Is there an existing issue for this?
- [X] I have searched the existing issues
Current Behavior
启动时可以正常打开网页,但是好像量化模型失败?
C:\Users\oo\langchain-ChatGLM>python webui.py
Explicitly passing a revision is encouraged when loading a model with custom code to ensure no malicious code has been contributed in a newer revision.
Explicitly passing a revision is encouraged when loading a configuration with custom code to ensure no malicious code has been contributed in a newer revision.
Explicitly passing a revision is encouraged when loading a model with custom code to ensure no malicious code has been contributed in a newer revision.
No compiled kernel found.
Compiling kernels : C:\Users\oo.cache\huggingface\modules\transformers_modules\chatglm-6b-int4\quantization_kernels_parallel.c
Compiling gcc -O3 -fPIC -pthread -fopenmp -std=c99 C:\Users\oo.cache\huggingface\modules\transformers_modules\chatglm-6b-int4\quantization_kernels_parallel.c -shared -o C:\Users\oo.cache\huggingface\modules\transformers_modules\chatglm-6b-int4\quantization_kernels_parallel.so
c:/mingw/bin/../lib/gcc/mingw32/6.3.0/../../../../mingw32/bin/ld.exe: cannot find -lpthread
collect2.exe: error: ld returned 1 exit status
Compile failed, using default cpu kernel code.

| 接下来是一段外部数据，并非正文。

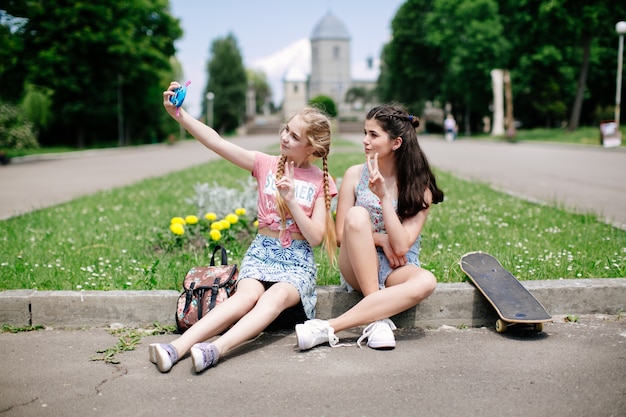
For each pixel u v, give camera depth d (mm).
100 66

Compiling gcc -O3 -fPIC -std=c99 C:\Users\oo.cache\huggingface\modules\transformers_modules\chatglm-6b-int4\quantization_kernels.c -shared -o C:\Users\oo.cache\huggingface\modules\transformers_modules\chatglm-6b-int4\quantization_kernels.so
Kernels compiled : C:\Users\oo.cache\huggingface\modules\transformers_modules\chatglm-6b-int4\quantization_kernels.so
Cannot load cpu kernel, don't use quantized model on cpu.
Using quantization cache
Applying quantization to glm layers
No sentence-transformers model found with name M:\model\text2vec-large-chinese. Creating a new one with MEAN pooling.
No sentence-transformers model found with name M:\model\text2vec-large-chinese. Creating a new one with MEAN pooling.
Expected Behavior
No response
Steps To Reproduce
gcc无法编译quantization_kernels_parallel
Environment
- OS:Windows10 64位
- Python:3.10.9
- Transformers:
- PyTorch:
- CUDA Support (`python -c "import torch; print(torch.cuda.is_available())"`) :
Anything else?
No response
你手动运行一下 ctypes.cdll.LoadLibrary("C:\Users\oo.cache\huggingface\modules\transformers_modules\chatglm-6b-int4\quantization_kernels.so") 看一下会报什么错?
我是量化完后运行速度更慢了怎么回事。